Беспредельная тоска ненужности сковывала силы, заставляла почти кричать от отчаяния — ведь печататься-то теперь негде! И он кричал — хриплый, рыкающий бас гулко отдавался в доме, неприветливость и угрюмый вид пугал редких посетителей. Беспредельную ненависть к жизни — вот что он теперь чувствовал.
Так проходили дни за днями, последние дни апреля — первые дни мая. Вновь и вновь вспыхивали и кружились в сумраке бессонных ночей воспоминания — грустные, печальные, мучительные, но, как ни странно, почти всегда облегчавшие, умягчавшие боль, омывавшие душу. И тогда хотелось занести их на бумагу, отдать миру, дать им собственное, самостоятельное существование — существование, которое продлило бы, продолжило его собственную жизнь. Особенно тягостны были воспоминания, казалось бы, радостные — о годах активной борьбы, молодой уверенности, несокрушимого здоровья.
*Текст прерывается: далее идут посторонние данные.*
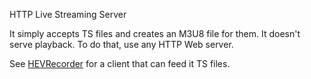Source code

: HTTP Live Streaming Server

It simply accepts TS files and creates an M3U8 file for them.
It doesn't serve playback. To do that, use any HTTP Web server.

See [HEVRecorder](https://github.com/shengbinmeng/HEVRecorder) for a client that can feed it TS files.
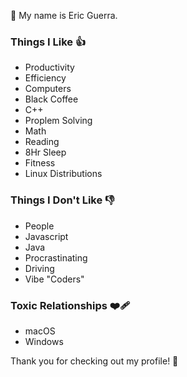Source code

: 👋 My name is Eric Guerra.

### Things I Like 👍
- Productivity
- Efficiency
- Computers
- Black Coffee
- C++
- Proplem Solving
- Math
- Reading
- 8Hr Sleep
- Fitness
- Linux Distributions

### Things I Don't Like 👎
- People
- Javascript
- Java
- Procrastinating
- Driving
- Vibe "Coders"

### Toxic Relationships ❤️‍🩹
- macOS
- Windows

Thank you for checking out my profile! 🥳
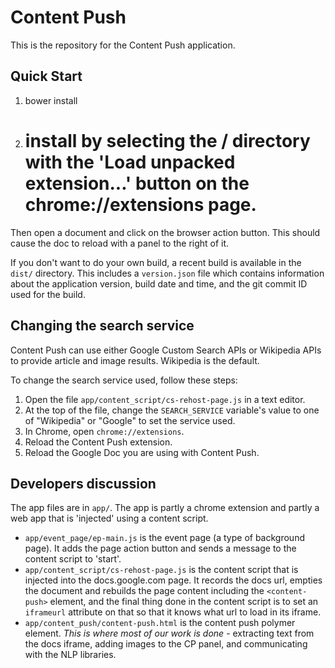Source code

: # Content Push

This is the repository for the Content Push application.

## Quick Start

1. bower install
1. # install by selecting the / directory with the 'Load unpacked extension...' button on the chrome://extensions page.

Then open a document and click on the browser action button. This should cause the doc to reload with a panel to the right of it.

If you don't want to do your own build, a recent build is available in the `dist/` directory. This includes a `version.json` file which contains information about the application version, build date and time, and the git commit ID used for the build.

## Changing the search service

Content Push can use either Google Custom Search APIs or Wikipedia APIs to provide article and image results. Wikipedia is the default.

To change the search service used, follow these steps:

1. Open the file `app/content_script/cs-rehost-page.js` in a text editor.
2. At the top of the file, change the `SEARCH_SERVICE` variable's value to one of "Wikipedia" or "Google" to set the service used.
3. In Chrome, open `chrome://extensions`.
4. Reload the Content Push extension.
5. Reload the Google Doc you are using with Content Push.

## Developers discussion

The app files are in `app/`.
The app is partly a chrome extension and partly a web app that is 'injected' using a content script.
* `app/event_page/ep-main.js` is the event page (a type of background page). It adds the page action button and sends a message to the content script to 'start'.
* `app/content_script/cs-rehost-page.js` is the content script that is injected into the docs.google.com page. It records the docs url, empties the document and rebuilds the page content including the `<content-push>` element, and the final thing done in the content script is to set an `iframeurl` attribute on that so that it knows what url to load in its iframe.
* `app/content_push/content-push.html` is the content push polymer element. *This is where most of our work is done* - extracting text from the docs iframe, adding images to the CP panel, and communicating with the NLP libraries.
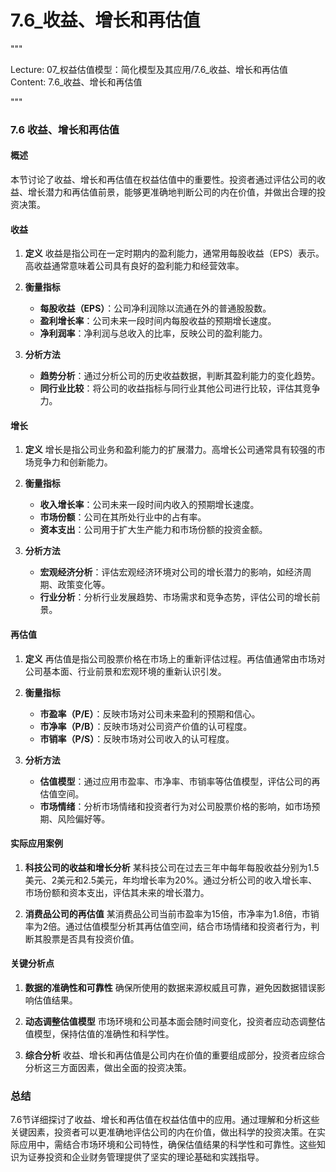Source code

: # 7.6_收益、增长和再估值

"""

Lecture: 07_权益估值模型：简化模型及其应用/7.6_收益、增长和再估值
Content: 7.6_收益、增长和再估值

"""

### 7.6 收益、增长和再估值

#### 概述
本节讨论了收益、增长和再估值在权益估值中的重要性。投资者通过评估公司的收益、增长潜力和再估值前景，能够更准确地判断公司的内在价值，并做出合理的投资决策。

#### 收益

1. **定义**
   收益是指公司在一定时期内的盈利能力，通常用每股收益（EPS）表示。高收益通常意味着公司具有良好的盈利能力和经营效率。

2. **衡量指标**
   - **每股收益（EPS）**：公司净利润除以流通在外的普通股股数。
   - **盈利增长率**：公司未来一段时间内每股收益的预期增长速度。
   - **净利润率**：净利润与总收入的比率，反映公司的盈利能力。

3. **分析方法**
   - **趋势分析**：通过分析公司的历史收益数据，判断其盈利能力的变化趋势。
   - **同行业比较**：将公司的收益指标与同行业其他公司进行比较，评估其竞争力。

#### 增长

1. **定义**
   增长是指公司业务和盈利能力的扩展潜力。高增长公司通常具有较强的市场竞争力和创新能力。

2. **衡量指标**
   - **收入增长率**：公司未来一段时间内收入的预期增长速度。
   - **市场份额**：公司在其所处行业中的占有率。
   - **资本支出**：公司用于扩大生产能力和市场份额的投资金额。

3. **分析方法**
   - **宏观经济分析**：评估宏观经济环境对公司的增长潜力的影响，如经济周期、政策变化等。
   - **行业分析**：分析行业发展趋势、市场需求和竞争态势，评估公司的增长前景。

#### 再估值

1. **定义**
   再估值是指公司股票价格在市场上的重新评估过程。再估值通常由市场对公司基本面、行业前景和宏观环境的重新认识引发。

2. **衡量指标**
   - **市盈率（P/E）**：反映市场对公司未来盈利的预期和信心。
   - **市净率（P/B）**：反映市场对公司资产价值的认可程度。
   - **市销率（P/S）**：反映市场对公司收入的认可程度。

3. **分析方法**
   - **估值模型**：通过应用市盈率、市净率、市销率等估值模型，评估公司的再估值空间。
   - **市场情绪**：分析市场情绪和投资者行为对公司股票价格的影响，如市场预期、风险偏好等。

#### 实际应用案例

1. **科技公司的收益和增长分析**
   某科技公司在过去三年中每年每股收益分别为1.5美元、2美元和2.5美元，年均增长率为20%。通过分析公司的收入增长率、市场份额和资本支出，评估其未来的增长潜力。

2. **消费品公司的再估值**
   某消费品公司当前市盈率为15倍，市净率为1.8倍，市销率为2倍。通过估值模型分析其再估值空间，结合市场情绪和投资者行为，判断其股票是否具有投资价值。

#### 关键分析点

1. **数据的准确性和可靠性**
   确保所使用的数据来源权威且可靠，避免因数据错误影响估值结果。

2. **动态调整估值模型**
   市场环境和公司基本面会随时间变化，投资者应动态调整估值模型，保持估值的准确性和科学性。

3. **综合分析**
   收益、增长和再估值是公司内在价值的重要组成部分，投资者应综合分析这三方面因素，做出全面的投资决策。

### 总结
7.6节详细探讨了收益、增长和再估值在权益估值中的应用。通过理解和分析这些关键因素，投资者可以更准确地评估公司的内在价值，做出科学的投资决策。在实际应用中，需结合市场环境和公司特性，确保估值结果的科学性和可靠性。这些知识为证券投资和企业财务管理提供了坚实的理论基础和实践指导。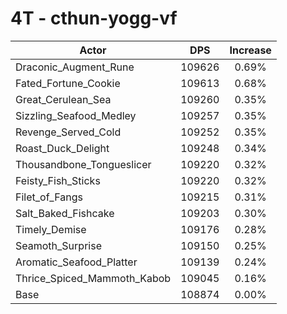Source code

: # 4T - cthun-yogg-vf
| Actor | DPS | Increase |
|---|:---:|:---:|
|Draconic_Augment_Rune|109626|0.69%|
|Fated_Fortune_Cookie|109613|0.68%|
|Great_Cerulean_Sea|109260|0.35%|
|Sizzling_Seafood_Medley|109257|0.35%|
|Revenge_Served_Cold|109252|0.35%|
|Roast_Duck_Delight|109248|0.34%|
|Thousandbone_Tongueslicer|109220|0.32%|
|Feisty_Fish_Sticks|109220|0.32%|
|Filet_of_Fangs|109215|0.31%|
|Salt_Baked_Fishcake|109203|0.30%|
|Timely_Demise|109176|0.28%|
|Seamoth_Surprise|109150|0.25%|
|Aromatic_Seafood_Platter|109139|0.24%|
|Thrice_Spiced_Mammoth_Kabob|109045|0.16%|
|Base|108874|0.00%|
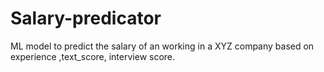 # Salary-predicator
ML model to predict the salary of an working in a XYZ company based on experience ,text_score, interview score.
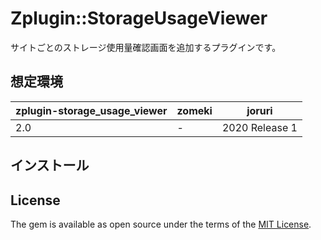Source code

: # Zplugin::StorageUsageViewer

サイトごとのストレージ使用量確認画面を追加するプラグインです。

## 想定環境

| zplugin-storage_usage_viewer | zomeki | joruri |
| ---- | ---- | ---- |
| 2.0 | - | 2020 Release 1 |

## インストール


## License

The gem is available as open source under the terms of the [MIT License](http://opensource.org/licenses/MIT).
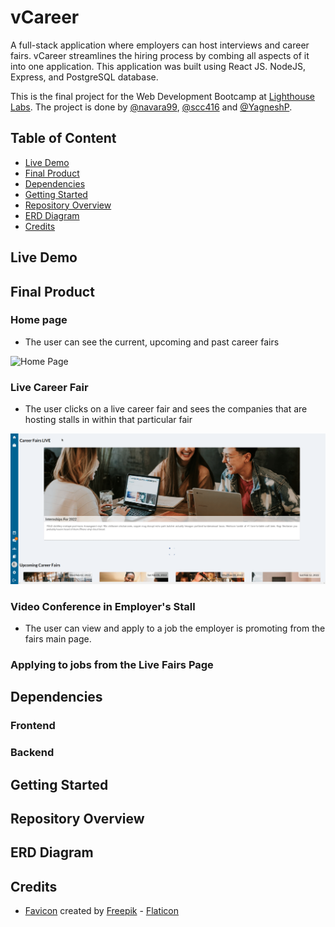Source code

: # vCareer

A full-stack application where employers can host interviews and career fairs. vCareer streamlines the hiring process by combing all aspects of it into one application. This application was built using React JS. NodeJS, Express, and PostgreSQL database.

This is the final project for the Web Development Bootcamp at [Lighthouse Labs](https://www.lighthouselabs.ca/). The project is done by [@navara99](https://github.com/navara99), [@scc416](https://github.com/scc416) and [@YagneshP](https://github.com/YagneshP). 

## Table of Content

- [Live Demo](#live-demo)
- [Final Product](#final-product)
- [Dependencies](#dependencies)
- [Getting Started](#getting-started)
- [Repository Overview](#repository-overview)
- [ERD Diagram](#erd-diagram)
- [Credits](#credits)

## Live Demo

## Final Product

### Home page

* The user can see the current, upcoming and past career fairs

![Home Page](./docs/home-page.gif)

### Live Career Fair

* The user clicks on a live career fair and sees the companies that are hosting stalls in within that particular fair

![Live Fair](./docs/live-fair.gif)

### Video Conference in Employer's Stall

* The user can view and apply to a job the employer is promoting from the fairs main page.





### Applying to jobs from the Live Fairs Page







## Dependencies

### Frontend

### Backend

## Getting Started

## Repository Overview

## ERD Diagram

## Credits

- [Favicon](https://www.flaticon.com/free-icons/work) created by [Freepik](https://www.flaticon.com/authors/freepik) - [Flaticon](https://www.flaticon.com/)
Даже работая в журнале, участвуя в общем, кровно его занимавшем деле («ведь я редактор кровный, а не наемный!»), все же не был он близок с кругом сотрудников, наполнявших книжки журнала своими повестями, рассказами, обозрениями. Та огромная масса созданного им, величественная гора творчества, вершина которой скрывалась где-то за облаками, как бы отделяла его от рядовых сотрудников, которые, конечно, понимали всю несоизмеримость своих пусть немалых трудов с величием труда «сатирического старца». Отсюда — одиночество, с годами, особенно после смерти Некрасова, все углублявшееся.
Теперь же, с гибелью журнала, казалось, порвались все связи, наступила какая-то вселенская оброшенность. Салтыков же ждал если не открытой поддержки своего дела, то хотя бы личного сочувствия. И что же? Эта старая лиса Краевский уже требует расчетов, намекая, что от «своего» журнала еще мог бы попользоваться.
«Вот какой со мной казус случился, — пишет Салтыков через две недели после «казуса» «многоуважаемому» Павлу Васильевичу Анненкову. — Сидел я, больной, в своем углу и пописывал. Думал, что на здоровье отечеству пописывал, а выходит, что на погибель. Думал, что я своим лицом действую, а выходит, что я начальником банды был. И все это я делал не с разумением, а по глупости, за что и объявлен публично всероссийским дураком. И Пошехонье теперь думу думает: так вот он каков!.. Обидно следующее: человека со связанными руками бьют, а Пошехонцы разиня рот смотрят и думают: однако, как же его и не бить! ведь он — вон какой! Неужели я, больной, издыхающий, переживу эту галиматью... Вообще хорошая будет страничка для моей биографии. Столько я в две недели пережил, сколько в целые годы не переживал».
Его ядовитый сарказм по отношению к пошехонским литераторам, его гневное возбуждение нарастают: «Разница между покойным Тургеневым и прочими пошехонскими литераторами (я испытал ее теперь на собственной шкуре), — пишет Салтыков К. Д. Кавелину, — следующая: если б литературного собрата постигла такая же непостижимость, какая, например, меня постигла, Тургенев непременно отозвался бы. Прочие же пошехонские литераторы (наприм. Гончаров, Кавелин, Островский, гр. Толстой) читают небылицы в лицах и распахнув рот думают: как это еще нас бог спас!»